By Stephen Culp
NEW YORK (Reuters) -U.S. stocks pared earlier gains to close modestly higher on Thursday, while benchmark Treasury yields dropped to multi-month lows after investors rotated out of momentum growth stocks following the U.S. Federal Reserve's dovish pivot.
The dollar hit a two-week low against the euro and more than a four-month low against the yen.
The three major U.S. stock indexes gyrated, reclaiming positive territory by mid-afternoon the day after the Fed's much-anticipated policy decision to leave interest rates unchanged while saying that historic rate cuts are likely over.
«We had the pleasant dovish surprise from the Fed yesterday, and after a huge start to the month of December we’re seeing a little consolidation,» said Ryan Detrick, chief market strategist at Carson Group in Omaha, Nebraska. «But under the surface we're seeing extreme strength from small caps and mid caps while large caps catch their breath, potentially a sign this bull market is broadening out with more stocks participating.»
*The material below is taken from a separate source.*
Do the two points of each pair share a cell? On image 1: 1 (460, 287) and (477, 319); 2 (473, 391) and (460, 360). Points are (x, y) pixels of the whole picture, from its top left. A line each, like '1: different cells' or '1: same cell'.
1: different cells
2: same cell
On Wednesday, the Fed indicated its tightening phase was at an end and signaled that rate cuts are in the cards for 2024, sending the Dow to an all-time closing high.
All three major U.S. indexes remain on course for their seventh straight weekly gains.
In a busy day for central banks, the European Central Bank (ECB) also held interest rates steady but pushed back against the notion of rate cuts. The Bank of England echoed the ECB, insisting interest rates would be elevated «for an extended time.
Elsewhere, the Swiss National Bank held rates firm but lowered inflation forecasts, while Norway's central bank surprised with a rate hike.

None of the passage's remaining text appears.